How she became so popular is well known, and Adele willingly
recounts many incidents from her life and career from the stage
during this concert, which is replete with profane “colloquialisms.”
In fact, a “Contains Mature Language” sticker has been placed
upon the outside sleeve of this combination DVD/CD set.

The DVD has a running time of approximately 101 minutes,
much of which is Adele’s “between song” audience banter,
which explains how the purely musical part of the concert
could fit on the accompanying CD. She has keenly established
her down-to-earth persona, and couldn’t do a better job of
connecting with the capacity audience. In fact, Adele had
this crowd in the palm of her hand.

As for her singing, her contralto voice is most effective in the
lower part of her range. Millions love this voice, and I feel
somewhat funny criticizing a voice that many regard
as sui generis. Nevertheless, as effective as her voice is in
her upper register, I can’t help but detect a tendency to
sometimes strain a bit when reaching for a note, to produce
an emotional effect. This technique is fine up to a point,
and is of course quite common in Popular music. However, I feel
that Adele would do well to take care of her beautiful instrument,
and protect it by perfecting her technique, particularly when
changing from her chest to head register. Yes, I’m writing this
with the full knowledge that she famously underwent vocal
surgery, just a couple of months after this concert.

What was most important was that Adele sang with a sincerity
clearly loved by her audience, thereby guaranteeing a
successful concert. She either wrote or co-wrote most of the
17 songs she performed, with the lyrics taken directly from
her own life experiences. Although Adele plays a few instruments,
she didn’t play them during this concert, and instead relied
upon the skills of a large backup band, replete with two violas,
two cellos, and eight violins (the “Wired Strings”), in addition
to about five other instrumentalists, and two female backup
singers. This was obviously a first class production, and the
technical reproduction on this DVD was impressive.
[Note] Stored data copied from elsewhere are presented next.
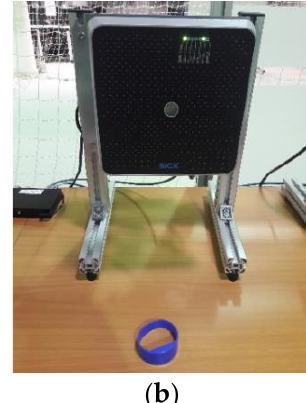
Figure 8. PC Platform improved with UHF RFID system: ( a ) Connections; ( b ) Implementation.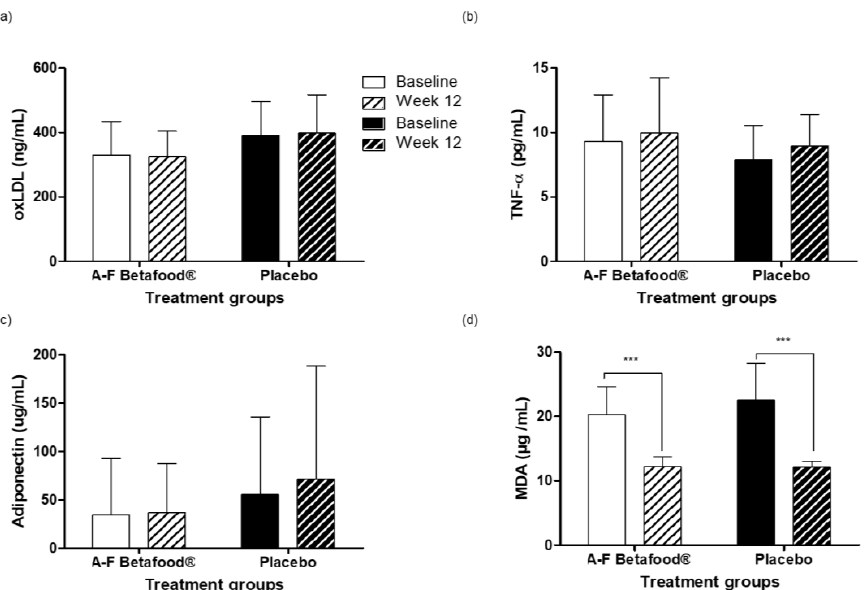
Figure 6. Oxidative stress, inflammatory, and gallbladder health markers in the per protocol population at baseline and week 12 post-supplementation with A-F Betafood ® or placebo ( n = 42). ( a ) oxLDL, ( b ) TNF- α , ( c ) adiponectin and ( d ) MDA. Mean ± SD, where *** p < 0.001. TNF- α , tumor-necrosis factor— α ; MDA, Malonyldialdehyde; oxLDL, oxidized low-density lipoprotein. 3.3.2. Total Cholesterol, LDL-C, HDL-C, Triglycerides There were no significant differences within or between the A-F Betafood ® and placebo groups in the total cholesterol, LDL-C, HDL-C, or triglycerides concentrations from baseline to week 12 (Figure 7).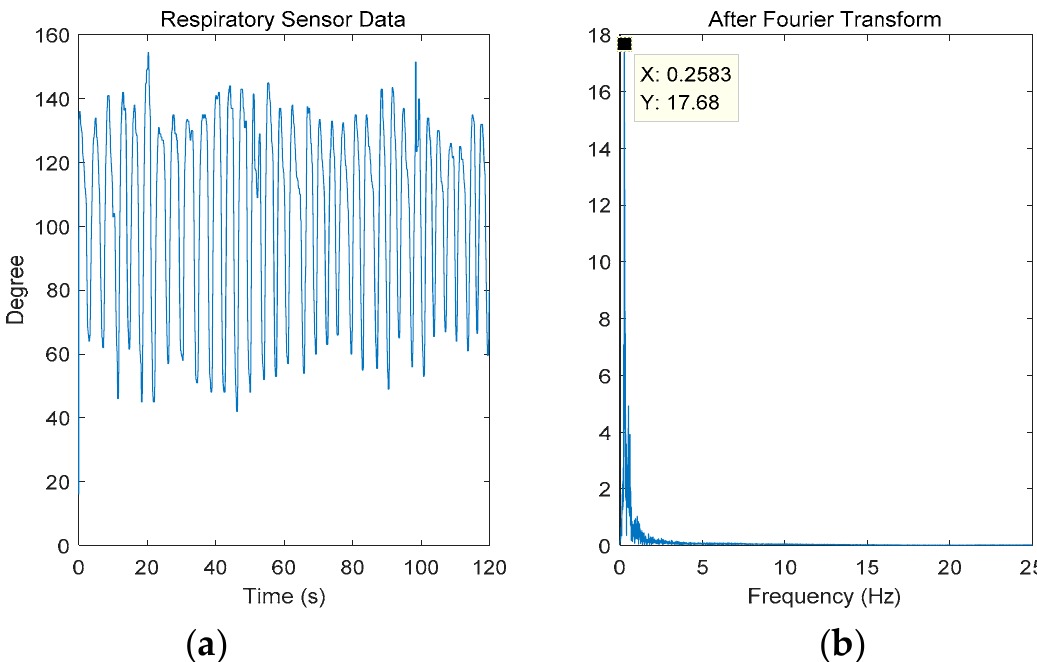
Figure 5. The respiratory signal measured by the respiratory sensor when laying down: ( a ) the time domain signal and ( b ) the frequency domain signal after Fourier transform.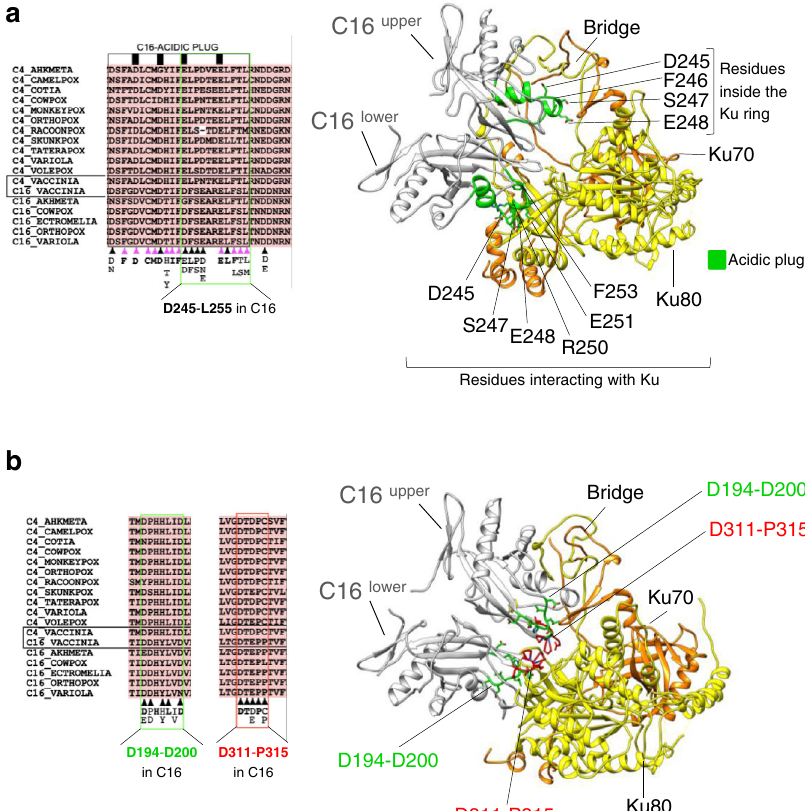
Fig. 7 | Conservation of regions in C4/C16 involved in the interaction with Ku. a Leftpanel: multiple amino acid sequencealignment ofC4 and C16 proteins from the poxviridae family (Supplementary Fig. 9a for details). Amino acids involved in interactions with Ku are marked with fi lled triangles and those conserved in the acidic plug but not directly involved in the interaction with Ku are marked with a pink triangle. The predominant amino acid found at each site of interaction is also shown, with those shown in bold text indicating absolute/strong conservation of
An eight and one-half minute bonus feature depicting her
preparation for this gig, and interviews with members of
the audience is included. It’s entitled, “You, Me and Albert.”

Any true fan of Adele’s will want to view and probably own this
DVD, as it provides an overview of her two-album career thus far.
I’m glad that I watched it, because I was curious to see what
all the “fuss” was about. Watching her sing “Someone Like You”
and “Rolling in the Deep” sure beats hearing those songs
overplayed on the radio, all the time. I can now see why
Adele is so popular with the masses.